Despite his family history, the Stasi went after Torsten to see if he would inform for them. First, they gathered compromising material on his smuggling. Then they brought him in for questioning. Torsten went mum, so the same material that would have been used to pressure him into informing became instead evidence of his unsuitability for it. A final report of 17 June 1985 is two sentences long. ‘R. is not suited for an unofficial collaboration with the Ministry. (R. participates in criminal activity).’ It was clearly not an option to write, ‘R. refuses, on principle, to collaborate.’
I ask Torsten whether he thinks of his life as having been shaped by the Wall.
‘I find it hard to tell exactly, in what sense my life has been shaped by the Wall—how it might have been different otherwise,’ he says, ‘but that it has been, I have no doubt.’
He has learned not to play the ‘if only’ game: if only there had been no Wall I might not have relapsed; I might have grown up with my parents; they might not have gone to prison; I might have had a healthy body, a job, a partner. He shifts in his seat to look at me straight on. ‘There are no people who are whole,’ he says. ‘Everyone has issues of their own to deal with. Mine might be a little harder, but the main thing is how one deals with them.’
‘And how do you?’ I am facing him, looking at his twisted body, and listening to him breathe through the tubes they placed inside him.

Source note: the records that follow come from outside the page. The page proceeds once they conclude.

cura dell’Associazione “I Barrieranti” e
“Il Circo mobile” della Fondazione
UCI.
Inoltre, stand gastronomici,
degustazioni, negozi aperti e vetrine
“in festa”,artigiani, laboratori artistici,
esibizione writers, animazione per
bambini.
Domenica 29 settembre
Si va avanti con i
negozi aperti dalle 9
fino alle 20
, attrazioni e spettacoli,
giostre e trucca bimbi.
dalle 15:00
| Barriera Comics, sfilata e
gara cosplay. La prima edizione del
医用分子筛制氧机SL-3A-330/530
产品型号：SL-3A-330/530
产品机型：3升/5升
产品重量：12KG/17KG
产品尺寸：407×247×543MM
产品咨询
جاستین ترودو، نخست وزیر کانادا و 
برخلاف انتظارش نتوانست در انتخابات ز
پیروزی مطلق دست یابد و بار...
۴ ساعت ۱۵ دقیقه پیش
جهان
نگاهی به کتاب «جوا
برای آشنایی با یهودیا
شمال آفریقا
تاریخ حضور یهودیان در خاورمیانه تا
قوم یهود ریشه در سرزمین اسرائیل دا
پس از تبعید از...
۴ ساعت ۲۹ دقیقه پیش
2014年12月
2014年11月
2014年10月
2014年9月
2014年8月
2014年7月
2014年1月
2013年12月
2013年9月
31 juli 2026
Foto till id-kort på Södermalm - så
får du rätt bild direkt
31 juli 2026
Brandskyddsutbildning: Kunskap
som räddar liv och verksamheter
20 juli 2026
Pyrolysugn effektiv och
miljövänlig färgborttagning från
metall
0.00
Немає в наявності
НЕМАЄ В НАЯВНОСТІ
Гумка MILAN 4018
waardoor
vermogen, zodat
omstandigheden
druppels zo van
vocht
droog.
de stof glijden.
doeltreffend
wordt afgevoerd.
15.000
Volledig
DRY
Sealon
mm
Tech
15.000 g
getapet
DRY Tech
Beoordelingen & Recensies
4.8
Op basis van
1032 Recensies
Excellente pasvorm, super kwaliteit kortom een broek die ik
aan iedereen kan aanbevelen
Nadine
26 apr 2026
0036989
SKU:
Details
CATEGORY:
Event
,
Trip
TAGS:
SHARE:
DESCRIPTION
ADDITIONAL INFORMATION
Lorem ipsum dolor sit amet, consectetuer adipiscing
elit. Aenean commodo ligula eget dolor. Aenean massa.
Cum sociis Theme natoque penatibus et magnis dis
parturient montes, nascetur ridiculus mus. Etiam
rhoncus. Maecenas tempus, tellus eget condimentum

‘Well, it is an issue for me. I think life can end much too quickly, so I have no long-term aspirations. Whatever it is I want, I want it now, to experience it today. I have no patience for saving money, or building up some kind of enterprise. It makes me nervous. Other people say, “You have time, you’re still relatively young.” But I’m always so afraid that things can come to an end at any time.’ He pauses. ‘Or that politically, too, it could all change again, and then I’d have no chance to experience certain things.’
I remark that for something so big, that shaped their lives so brutally, it’s hard now to find a trace of the Wall. I am about to say I think it’s odd to let everyone forget so quickly, when Torsten says, ‘I’m happy that it’s gone, and I’m happy too that there’s so little of it left to see. It would remind me that it could come back. That everything that’s happened might be reversed.’